Figure 5. Plots showing predicted vs. actual oil production rate over time for sample wells

Figure 6. Plots showing predicted vs. actual water cut overtime for sample wells

Depth-Resolved Profiling: Beyond surface-level rates, the framework successfully performed back-allocation to generate comprehensive depth-based production profiles. These visualizations (e.g., Figure 7, Figure 8) explicitly pinpointed high-contribution “sweet spots” within perforated segments, providing a level of detail rarely attainable without specialized zonal flow measurements.

Figure 7. Bar plots of depth-wise interval contributions, showing oil produced per interval (perforated only).

Figure 8. Bar plots of depth-wise interval contributions, showing oil rate per interval (all interval in reservoir)

To further validate the generalizability and practical utility of the framework, a blind test was conducted on an independent test well not included in the initial training sequence. The results demonstrated that the model accurately captured the predictive relationships between petrophysical log signatures and oil potential, with the identified “sweet spots” strictly aligning with favorable log responses such as low gamma ray and high resistivity (Figure 9).

Figure 9. A cross check between log responses vs. forecasted oil rate at missing pays

This successful blind-test validation underscores the model’s robustness and reliability as a diagnostic indicator. It confirms the system’s ability to provide high-fidelity insights into hydrocarbon-bearing zones, even in complex, commingled environments where traditional surveillance data is scarce.

Observations

Hydrocarbon Signatures: Analysis of the depth-wise contributions revealed that high-performing intervals consistently aligned with lower Gamma Ray (GR) values and higher Deep Resistivity (LLD) readings, reinforcing the model’s ability to recognize traditional petrophysical indicators of hydrocarbon-bearing zones.

Water rate prediction remains less accurate than oil, as inflow often originates from unlogged or bypassed horizons outside current perforated intervals.

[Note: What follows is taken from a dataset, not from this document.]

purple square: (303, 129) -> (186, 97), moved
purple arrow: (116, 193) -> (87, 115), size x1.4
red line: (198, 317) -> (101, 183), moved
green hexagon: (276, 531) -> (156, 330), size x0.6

Furthermore, existing assumptions of bottom-up encroachment do not account for injection-well dynamics or inter-layer crossflow, necessitating the integration of more comprehensive reservoir data and injection parameters in future workflows.

Conclusions

Efficient Reservoir Surveillance: This research confirms that Symbolic Regression provides a lightweight, data-driven alternative to traditional hydrodynamic simulation, particularly for rapid re-perforation assessments in mature reservoirs.

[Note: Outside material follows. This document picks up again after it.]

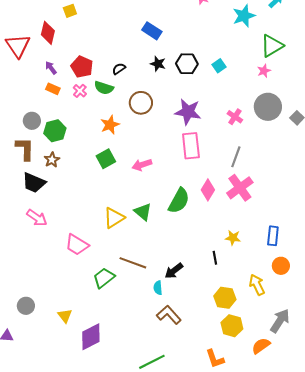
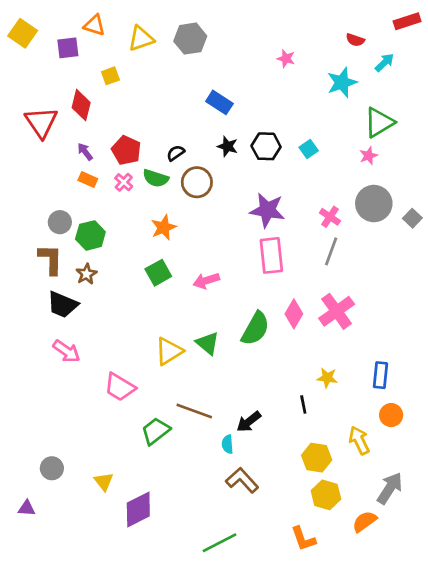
brown circle: (141, 103) -> (197, 182), moved
gray line: (236, 157) -> (331, 251), moved

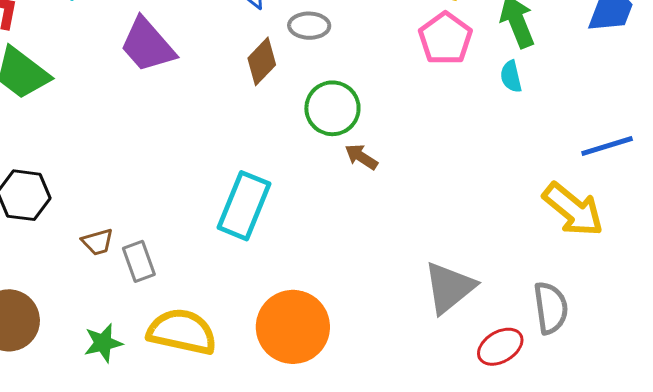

Solving the “Missing Pay” Problem: The focus of future work is to expand this framework into a weakly supervised inference system specifically designed to identify overlooked oil-bearing intervals that remain unperforated.

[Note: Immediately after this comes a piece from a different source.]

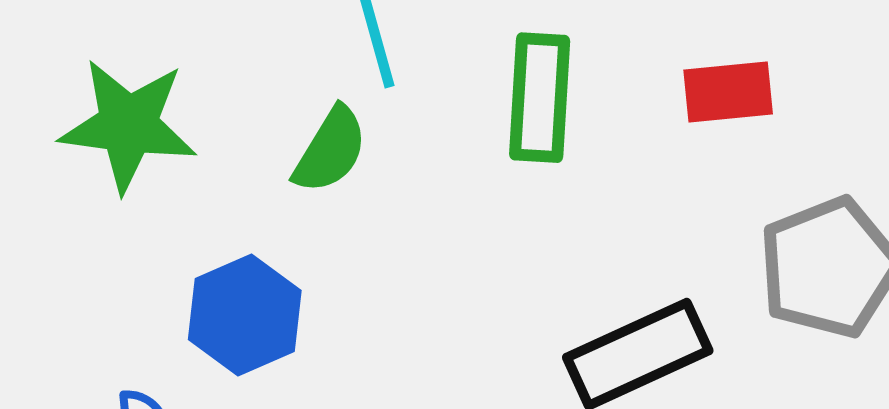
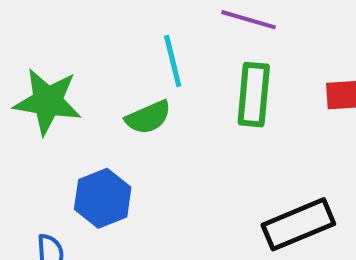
green semicircle: (330, 150) -> (148, 117), turned 33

Novel/Additive Information

The primary innovation lies in the transition from standalone symbolic regression to an orchestrated, multi-method workflow. Key additive features include:

  • Expanded Data Integration: Incorporating downhole pressure measurements, injection rates, and zonal well test results.
  • Relational Context & Dependencies: Utilizing model fusion (GNN, GP, time-series) to model strict well correlations, capturing neighborhood effects like offset-well interference and shared injection-well dynamics.

References

  • Koza, J. R. G. P. (1992). On the programming of computers by means of natural selection. Genetic programming.
  • Zhang, D., Tan, J., Yang, D., Mu, S., & Peng, Q. (2019). The residual potential of bottom water reservoir based upon genetic algorithm for the relative permeability inversion. Journal of Geoscience and Environment Protection, 7(4), 192-201.
  • Kim, H., & Kim, P. (2017). Reliability–redundancy allocation problem considering optimal redundancy strategy using parallel genetic algorithm. Reliability Engineering & System Safety159, 153-160.